Uno de los lectores más acérrimos de la literatura argentina, además de traductor y crítico de la misma, el francés Guillaume Contré, se acerca a una de las primeras novelas de César Aira, Canto castrato, evidenciando en este texto su capacidad de llegar a los estratos más profundos de una escritura y aportar un punto de vista relevante al respecto. Un lujo para el Proyecto Pringles.
Publicada por primera vez en 1984 por la editorial argentina Javier Vergara y regularmente reeditada a partir de 1998 por Mondadori o Random House o cualquier otro tentáculo multinacional, Canto castrato – quinto libro del autor– es una novela peculiar dentro del conjunto de la obra de César Aira. El argentino ha convertido en uno de los hitos recurrentes de sus entrevistas el hecho de criticarla o, por lo menos, de dejarla un poco de lado como si se tratara de alguna excentricidad pasajera o de algún error de juventud. Pero como bien sabrá cualquier lector de Aira –o cualquier lector de sus entrevistas, que no viene a ser lo mismo–, no hay que tomar al pie de la letra sus afirmaciones de dandi experto en “bellas asimetrías”.

TAREA:
Reproduce sin cambios el fragmento del artículo sobre Canto castrato que va desde "Uno de los lectores" hasta "el Proyecto Pringles.". Los registros no tienen ningún papel en esto.

LÍNEAS DE DATOS:
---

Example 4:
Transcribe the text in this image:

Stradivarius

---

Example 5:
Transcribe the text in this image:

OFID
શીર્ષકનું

RESPUESTA CORRECTA:
Uno de los lectores más acérrimos de la literatura argentina, además de traductor y crítico de la misma, el francés Guillaume Contré, se acerca a una de las primeras novelas de César Aira, Canto castrato, evidenciando en este texto su capacidad de llegar a los estratos más profundos de una escritura y aportar un punto de vista relevante al respecto. Un lujo para el Proyecto Pringles.